El tubo de llegada hizo un sonido apagado y, mientras abría la cápsula del mensaje y leía su contenido, su sonrisa se hizo lentamente pedazos.
— Me embarcan también a mí — dijo con voz hueca.
TRES
86.672.890 reclutas habían sido ya embarcados para el espacio desde el Campo León Trotsky, así que el proceso era automático y funcionaba perfectamente, aunque esta vez se estaba devorando a sí mismo, como una serpiente que se traga su propia cola. Bill y sus compañeros fueron el último grupo de reclutas enviado, y la serpiente comenzó a digerirse a sí misma justo tras ellos. Apenas se les hubo arrebatado su naciente barba y los hubieron despiojado en el despiojador ultrasónico, los barberos se lanzaron unos contra otros y en un amasijo de brazos, rizos de pelo, trozos de bigote, pedazos de carne y gotas de sangre, se afeitaron y cortaron el pelo unos a otros, y luego arrastraron al operador tras ellos en la cámara ultrasónica. Los enfermeros se inocularon a sí mismos inyecciones contra la fiebre de los cohetes y los constipados espaciales, los oficinistas se hicieron a sí mismos libretas de paga y los cargadores se empujaron a patadas unos a otros por las rampas que subían hasta los transbordadores. Los cohetes ardían, dejando columnas de fuego como lenguas escarlatas que lamieran las torres de lanzamiento, quemando las rampas en un bello espectáculo pirotécnico ya que los operadores de las rampas también estaban a bordo. Las naves rugieron y produjeron ecos en el cielo de la noche, dejando al Campo León Trotsky convertido en una silenciosa ciudad fantasma en la que pedazos de órdenes del día y listas de castigo se agitaban y volaban desde los tablones de anuncios, bailando a través de las abandonadas calles para chocar finalmente contra las ruidosas y encendidas ventanas del Club de Oficiales, en el que se estaba desarrollando una fenomenal borrachera, aunque hubiera muchas quejas puesto que los oficiales tenían que servirse a sí mismos.

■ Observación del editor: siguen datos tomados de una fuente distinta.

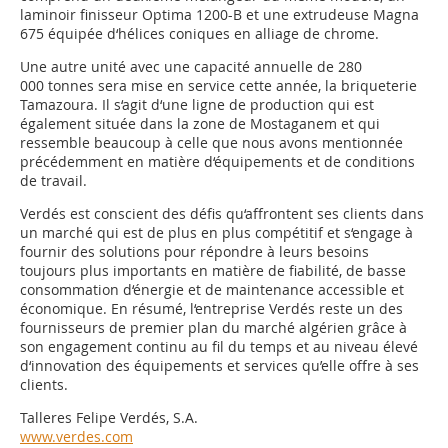
laminoir finisseur Optima 1200-B et une extrudeuse Magna
675 équipée d‘hélices coniques en alliage de chrome.
Une autre unité avec une capacité annuelle de 280
000 tonnes sera mise en service cette année, la briqueterie
Tamazoura. Il s‘agit d‘une ligne de production qui est
également située dans la zone de Mostaganem et qui
ressemble beaucoup à celle que nous avons mentionnée
précédemment en matière d‘équipements et de conditions
de travail.
Verdés est conscient des défis qu‘affrontent ses clients dans
un marché qui est de plus en plus compétitif et s‘engage à
fournir des solutions pour répondre à leurs besoins
toujours plus importants en matière de fiabilité, de basse
consommation d‘énergie et de maintenance accessible et
économique. En résumé, l‘entreprise Verdés reste un des
fournisseurs de premier plan du marché algérien grâce à
son engagement continu au fil du temps et au niveau élevé
d‘innovation des équipements et services qu’elle offre à ses
clients.
Talleres Felipe Verdés, S.A.
www.verdes.com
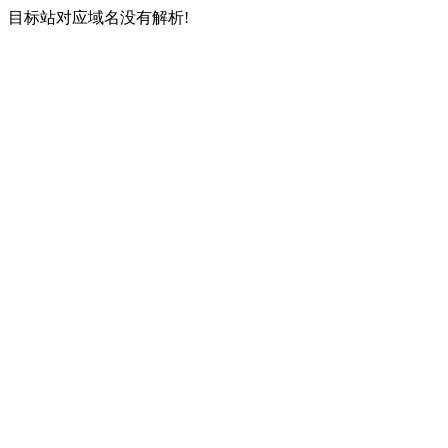
目标站对应域名没有解析!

Arriba y arriba subieron los transbordadores, hacia la gran flota de naves del espacio profundo que oscurecía las estrellas de encima, una nueva flota, la más poderosa que la galaxia hubiera visto jamás, de hecho tan nueva que las naves estaban aún siendo construidas. Los sopletes brillaban en cegadores puntos de luz, mientras los ribetes al rojo describían sus trayectorias planas por el espacio hasta los cestos que los esperaban. Los puntos de luz morían a medida que los monstruos de los mares espaciales eran completados, y se oían apagados chillidos en la longitud de onda de las radios de los trajes espaciales cuando los obreros, en lugar de ser devueltos a los astilleros, eran forzosamente reclutados al servicio de la nave que acababan de construir. Esto era una guerra total. Bill se tambaleó a lo largo del cimbreante tubo de plástico que conectaba el transbordador a un acorazado espacial, y dejó caer sus macutos frente a un suboficial que se sentaba tras un escritorio en la compuerta, del tamaño de un hangar. O trató de dejarlos caer, puesto que al no haber gravedad los macutos se quedaron en medio del aire, y cuando los empujó fue él quien se elevó. (Puesto que un cuerpo, cuando está cayendo libremente, se dice que está en caída libre, y cualquier cosa con peso no tiene peso, y por cada acción hay una igual pero opuesta reacción, o algo así) El suboficial miró hacia arriba, farfulló, y tiró de Bill, bajándolo a cubierta.